> _What to work on_
Reproduce every text line of all the records below without changing anything, leaving the pictures out.

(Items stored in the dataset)
────────
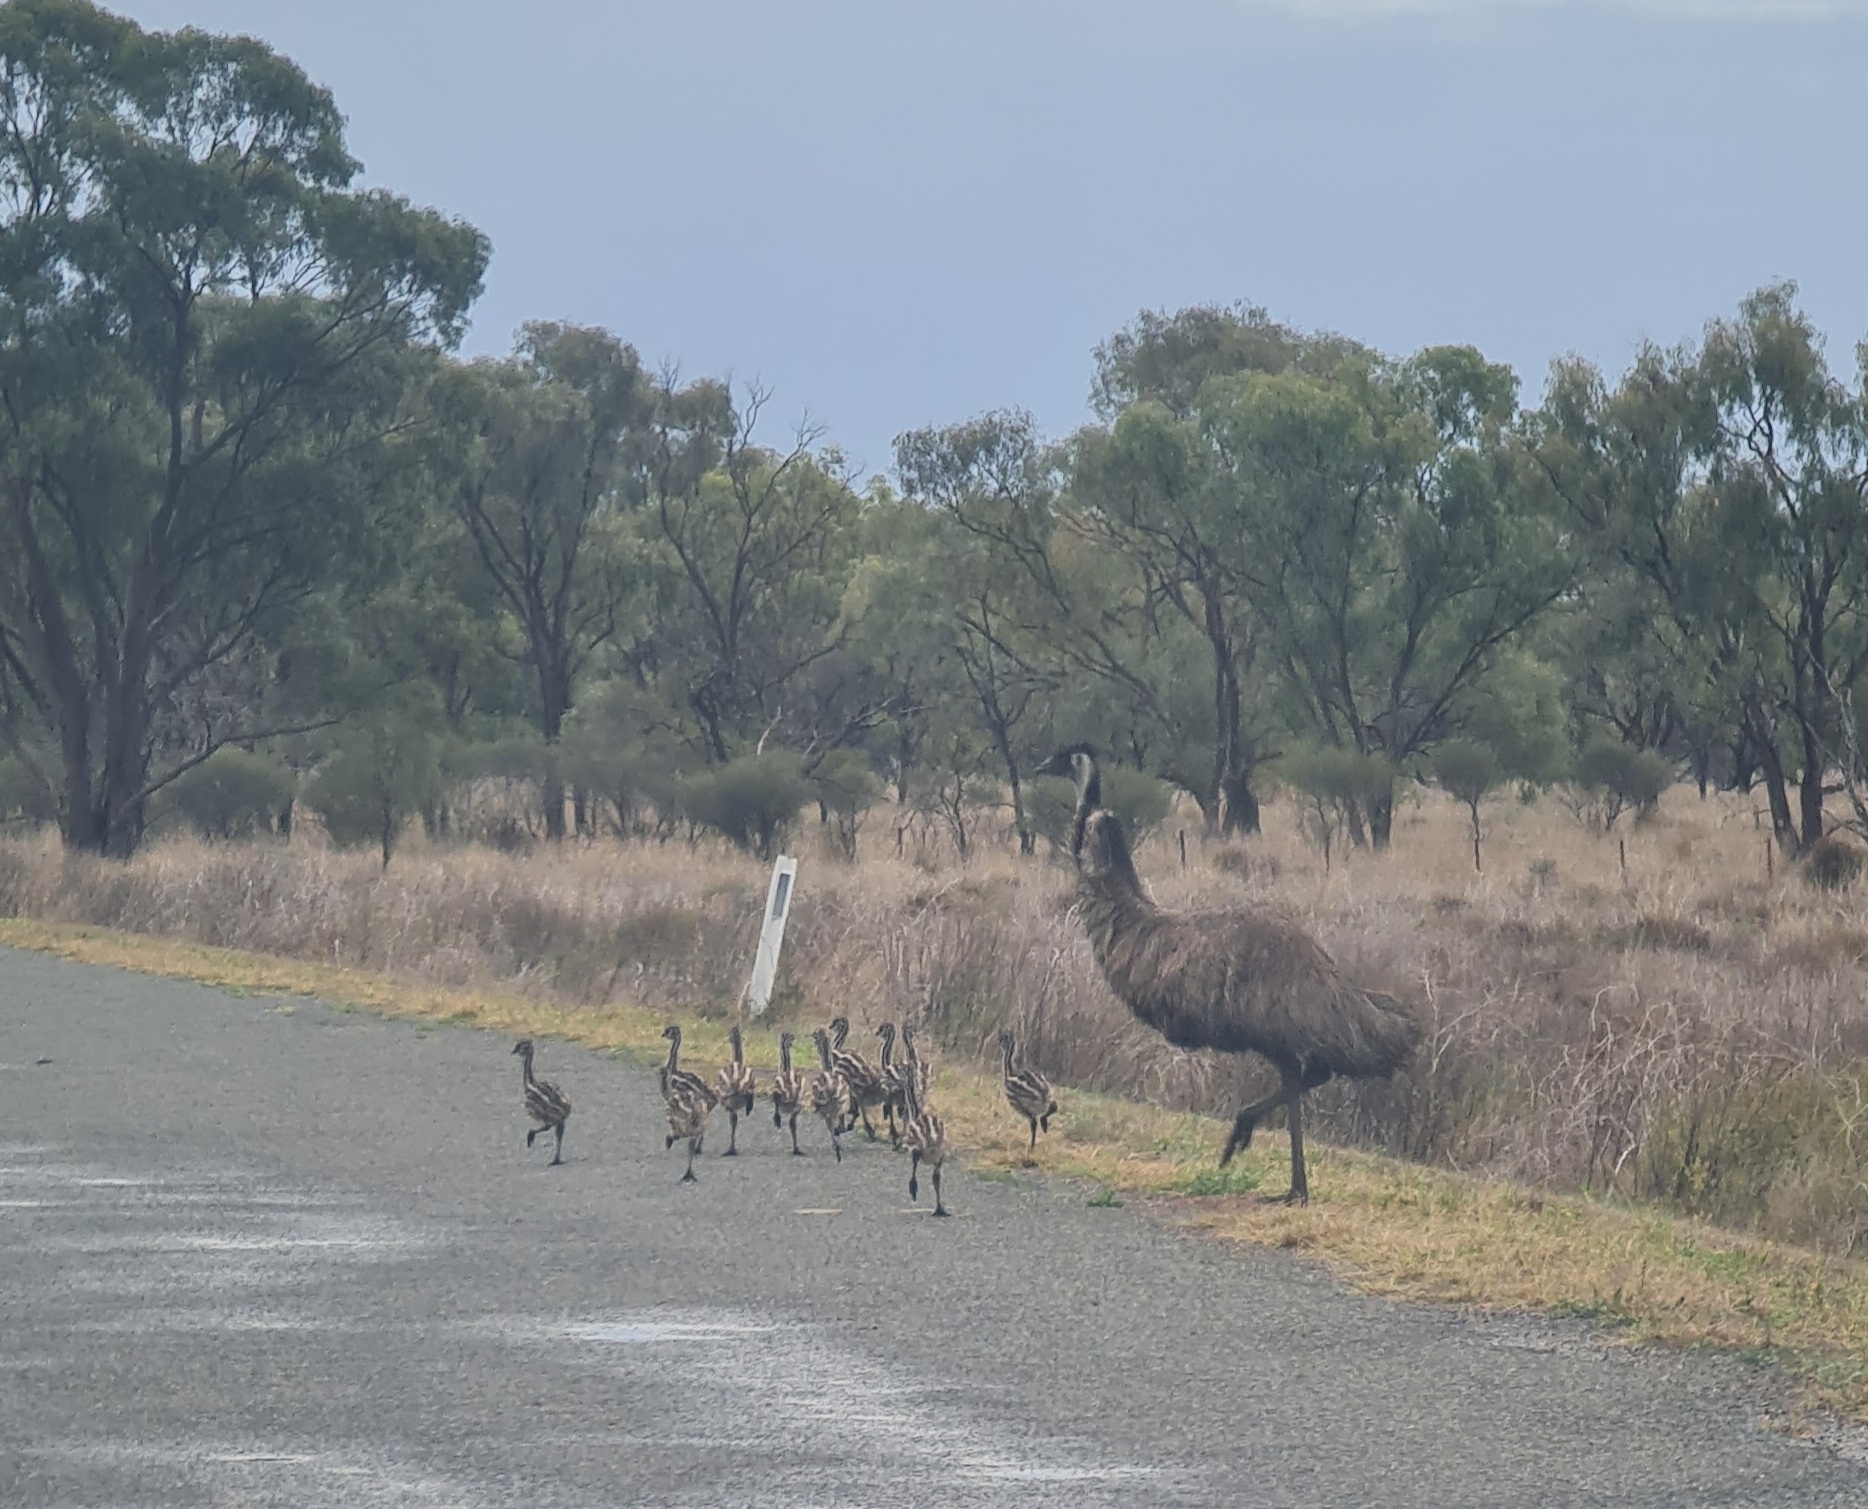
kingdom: Animalia
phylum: Chordata
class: Aves
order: Casuariiformes
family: Dromaiidae
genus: Dromaius
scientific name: Dromaius novaehollandiae
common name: Emu
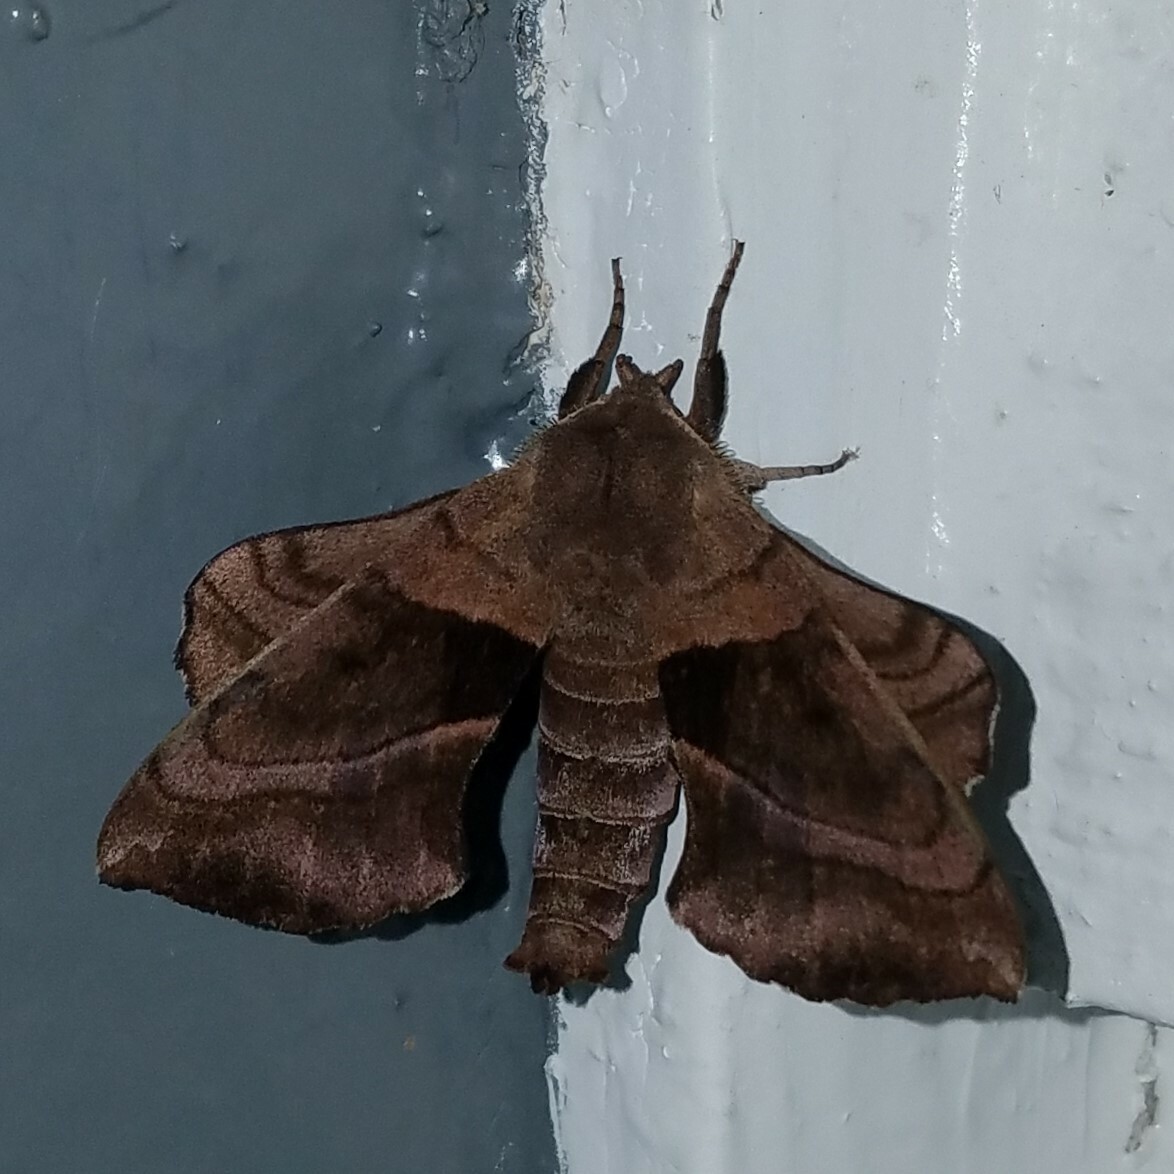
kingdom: Animalia
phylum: Arthropoda
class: Insecta
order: Lepidoptera
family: Sphingidae
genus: Amorpha
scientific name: Amorpha juglandis
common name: Walnut sphinx
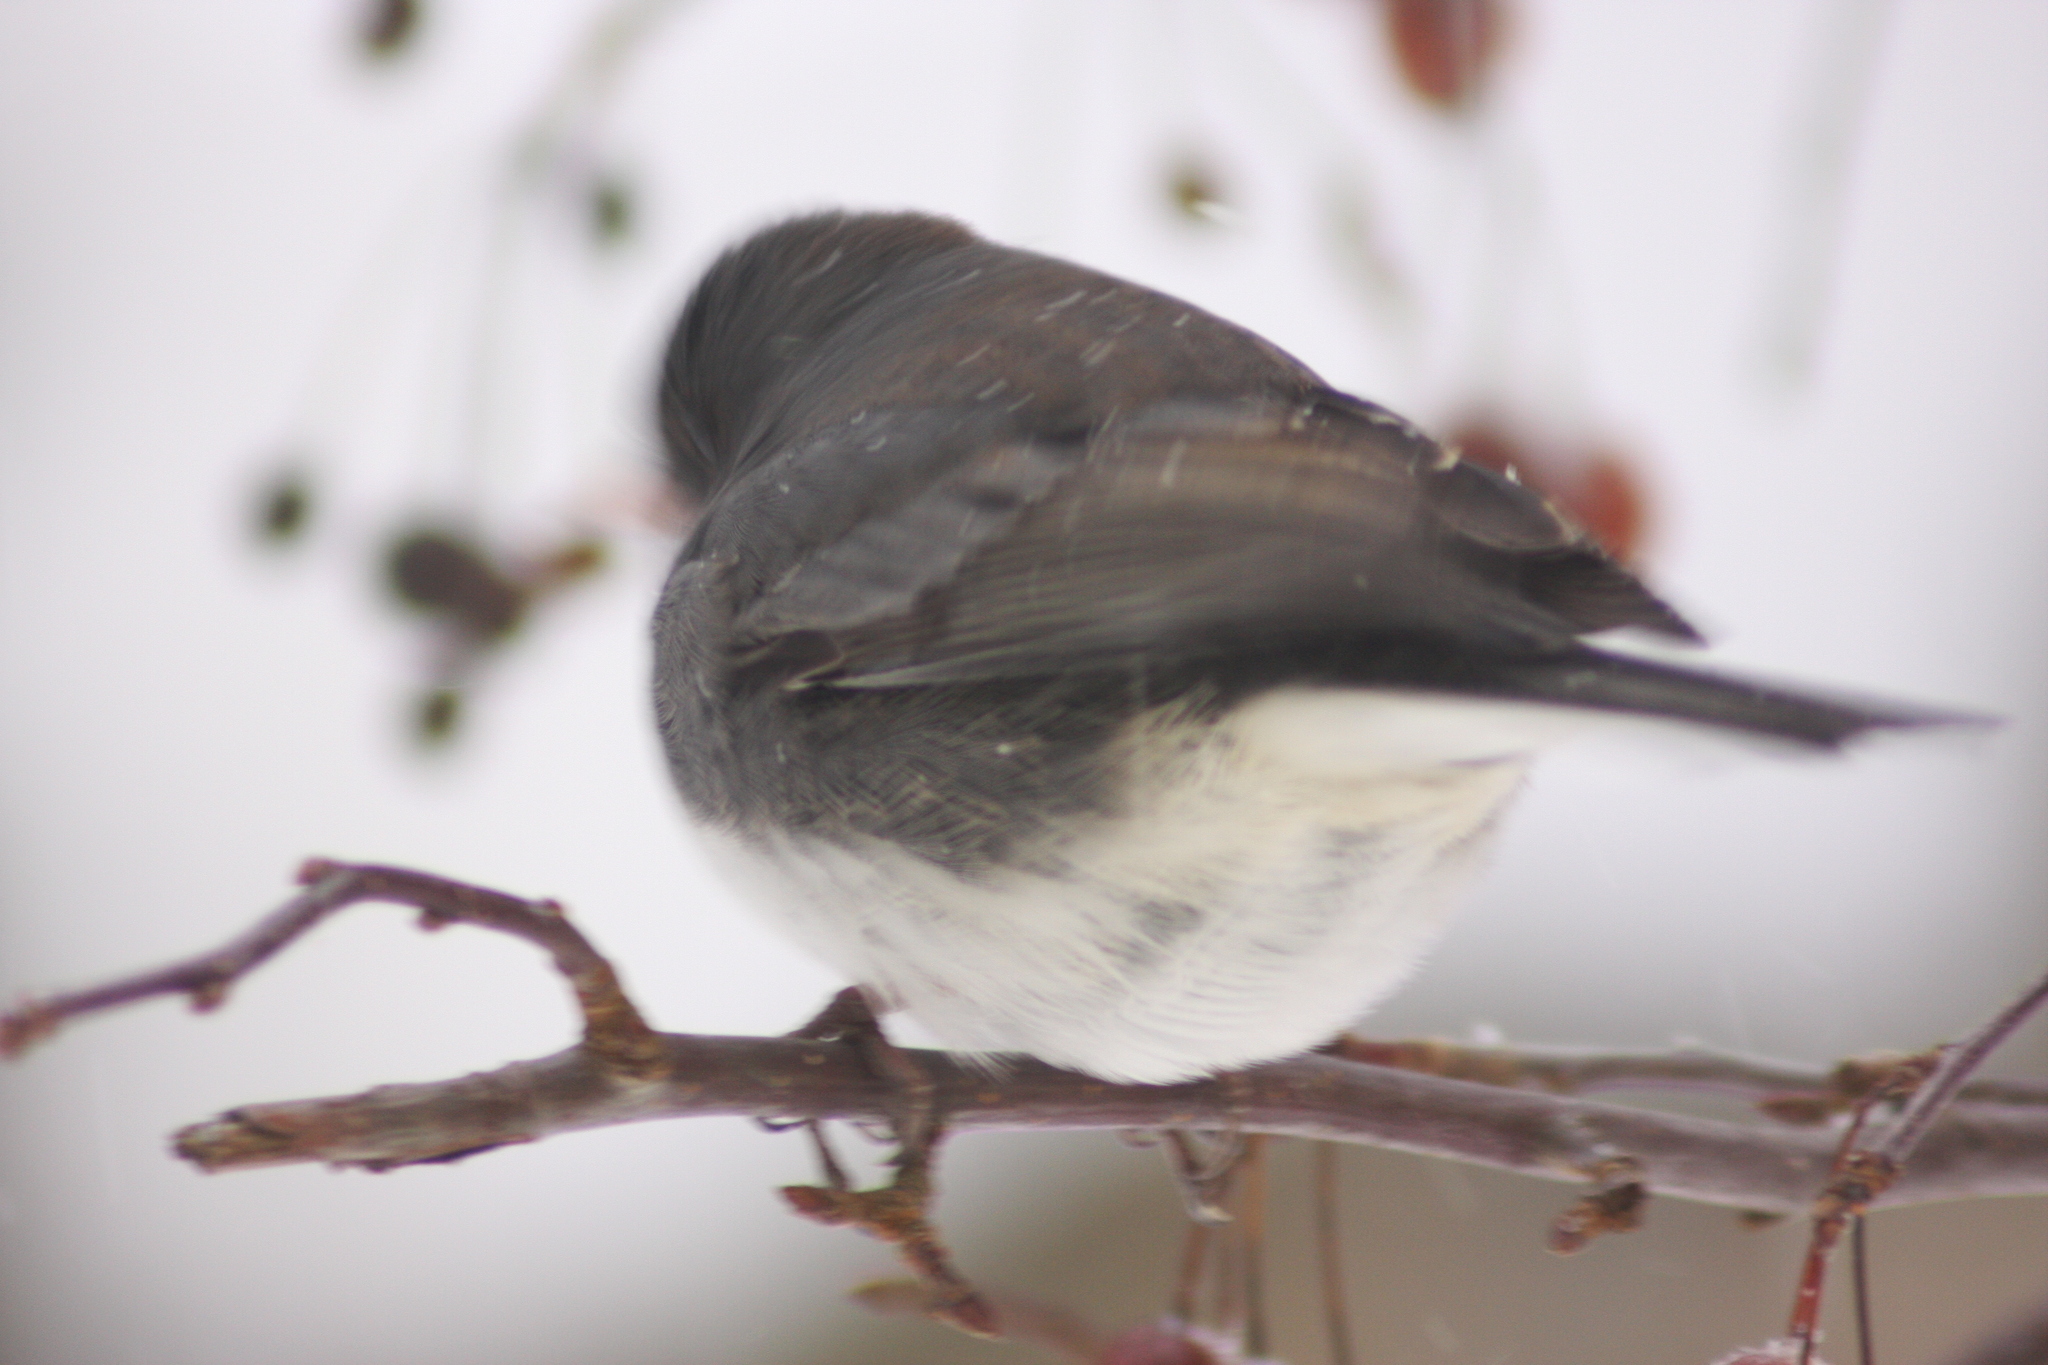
────────
> _Solution to the exercise_
kingdom: Animalia
phylum: Chordata
class: Aves
order: Casuariiformes
family: Dromaiidae
genus: Dromaius
scientific name: Dromaius novaehollandiae
common name: Emu
kingdom: Animalia
phylum: Arthropoda
class: Insecta
order: Lepidoptera
family: Sphingidae
genus: Amorpha
scientific name: Amorpha juglandis
common name: Walnut sphinx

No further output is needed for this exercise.